-- Texte source --
• • • • •
Hier j'avais rendez-vous avec la maladie, avec mon corps et avec un peu de moi-même. Une rencontre décisive qui marquait
le début de ma chimiothérapie. Je me suis présenté à l'hôpital dans un bon état d'esprit, bien entouré, accompagné des deux femmes de ma vie, ma très chère mère et ma tendre chérie.
J'étais déterminé à affronter la maladie et ses aléas, disposé enfin à écouter sérieusement mon corps, à prendre soin de lui, et surtout au-delà de ça, à renouer avec ma part
intérieure.
Après une première radio de contrôle du thorax, on m'installe dans la chambre pour m'administrer le traitement par intra-veineuse. Comme c'est la première fois, il faut prendre du temps
pour laisser le corps s'habituer aux effets. C'est parti pour plus de 5 heures. Je me sens prêt. Je me sens fort à supporter le traitement.
• • • • •
-- Activité --
Recopiez à l'identique le passage du texte sur le début de la chimiothérapie, depuis les mots « Hier j'avais rendez-vous » jusqu'aux mots « supporter le traitement. » inclus. Les lignes qui figurent plus bas ne servent à rien pour ce travail.
• • • • •
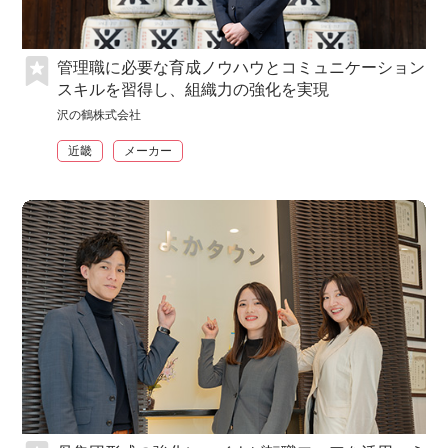
管理職に必要な育成ノウハウとコミュニケーション
スキルを習得し、組織力の強化を実現
沢の鶴株式会社
近畿
メーカー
• • • • •
-- Corrigé --
Hier j'avais rendez-vous avec la maladie, avec mon corps et avec un peu de moi-même. Une rencontre décisive qui marquait
le début de ma chimiothérapie. Je me suis présenté à l'hôpital dans un bon état d'esprit, bien entouré, accompagné des deux femmes de ma vie, ma très chère mère et ma tendre chérie.
J'étais déterminé à affronter la maladie et ses aléas, disposé enfin à écouter sérieusement mon corps, à prendre soin de lui, et surtout au-delà de ça, à renouer avec ma part
intérieure.
Après une première radio de contrôle du thorax, on m'installe dans la chambre pour m'administrer le traitement par intra-veineuse. Comme c'est la première fois, il faut prendre du temps
pour laisser le corps s'habituer aux effets. C'est parti pour plus de 5 heures. Je me sens prêt. Je me sens fort à supporter le traitement.